On refait le point : un nanar est un mauvais film sympathique. Il n’a pas demandé à être un nanar, mais il possède certaines qualités qui permettent de l’apprécier sous un autre regard que celui de la cinéphilie classique. Un nanar, c’est un accident de parcours, un enfant non désiré mais pourtant choupinou.
Téléfilm pour la chaîne Syfy, qui aimait alors les films de requins loufoques, son absence de moyens laisse parfois l’impression d’être devant un nanar, il faut bien le reconnaître. Il y a déjà cette horrible photographie, au filtre numérique gris envahissant pour bien nous faire comprendre qu’il fait moche. Mais qui dans d’autres plans semble avoir désactivé, ce qui fait le yoyo dans les conditions météorologiques avec quelques scènes trop illuminées. La réalisation se perd dans un montage un peu précipité et des gros plans bien pratiques pour économiser quelques sous. Comme ces montages mal déroulés pour nous faire croire que les acteurs sont sur des jet-skis, ou ces scènes à l’intérieur d’une voiture absolument pas crédibles et bien trop nombreuses.

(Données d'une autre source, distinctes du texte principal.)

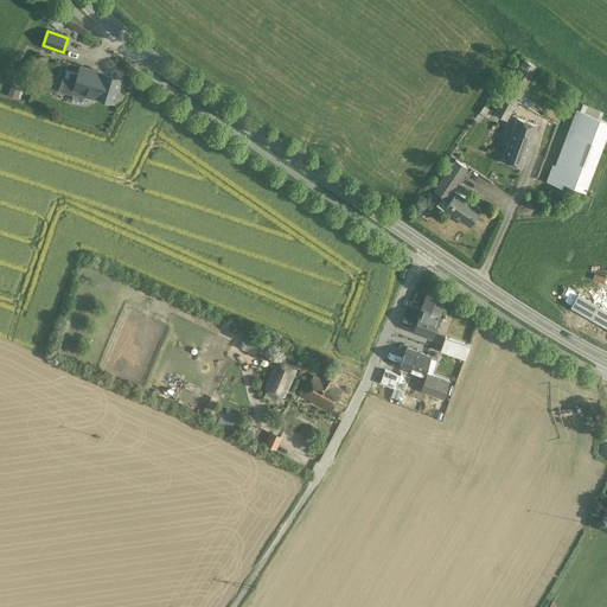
[(524,58),(494,112),(508,119),(537,66),(524,58)]
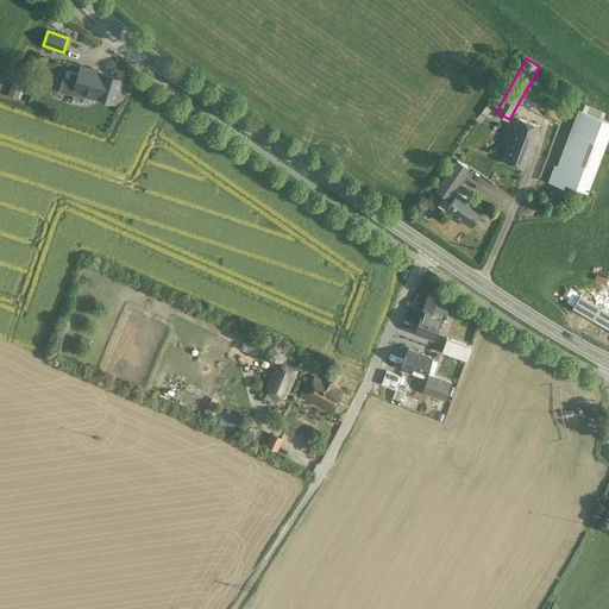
[(121,79),(81,67),(76,81),(63,77),(58,92),(96,99),(98,96),(114,102),(121,79)]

La distribution ne joue pas du Kubrick, et on peut dire que, dans l’ensemble, ça va. Ian Ziering incarne le premier rôle, surfeur/barman/ami fidèle/père incompris/sauveur de tout le monde, où l’héroïsme ressemble tout de même plus à de l’inconscience. Quelques seconds rôles sont assez convaincants. Et puis Tara Reid, l’ex-femme d’Ian, qui tire la tronche et en fera le moins possible tant qu’elle touche son chèque.
Le film est plus attendu sur ses effets spéciaux, mais ce n’est pas la catastrophe redoutée. Au vu du nombre de scènes avec des effets, l’ensemble se tient assez bien compte-tenu des prétentions du film. Il y a bien quelques moments où l’argent semble manquer, mais on parle tout de même d’un film avec une ville dévastée par des tornades et attaquée par des requins extraits de celles-ci. L’effet de désolation est d’ailleurs assez bien rendu, avec quelques bâtiments détruits et de l’eau partout, pour un petit côté apocalyptique qui fait le goûter.
Mais ce n’est pas un nanar. Sharknado pousse les barrières un peu plus loin, dans un second degré totalement assumé, qui voit des tornades recracher des requins sur Los Angeles. Il a la conscience d’être un produit d’exploitation, en assumant complètement son côté décomplexé. Il le cache derrière une façade faussement sérieuse, à de nombreuses reprises fendillées par les pouffements de l’équipe technique.
Le scénario ne manque pas de faiblesses, comme ces requins qui arrivent à nager dans quelques décimètres d’eau, mais il possède aussi des fulgurances outrancières assez jouissives. Il faut citer ce requin expulsé par une canalisation d’eau et qui sera pris pour cible comme au ball-trap. Ou ce saut épique à l’intérieur d’un requin, fusil à pompes et tronçonneuse dans chaque main. Ou la meilleure manière qu’à trouver le film pour arrêter cette menace. Et, finalement, on en viendrait presque à croire que les faiblesses évoquées plus haut n’aient pas été laissées exprès.
Mélangeant sharksploitation et disaster movie, le tout avec un certain second degré et un certain plaisir pour l’action décomplexée, Sharknado n’a pas froid aux yeux. Il semble pouvoir tout se permettre, sans connaître ses limites, avec un aplomb que ne renieraient pas certains nanars. Mais tout ici semble intégré consciemment, ou tout au plus laissé tel quel avec un certain sourire complice. Le film n’améliorera pas la mauvaise image des requins au cinéma, mais c’est un petit plaisir coupable bien appréciable, décliné en de nombreuses suites, copies peu inspirées ou de productions dans le même ton.
Comme les castors zombies de Zombeavers.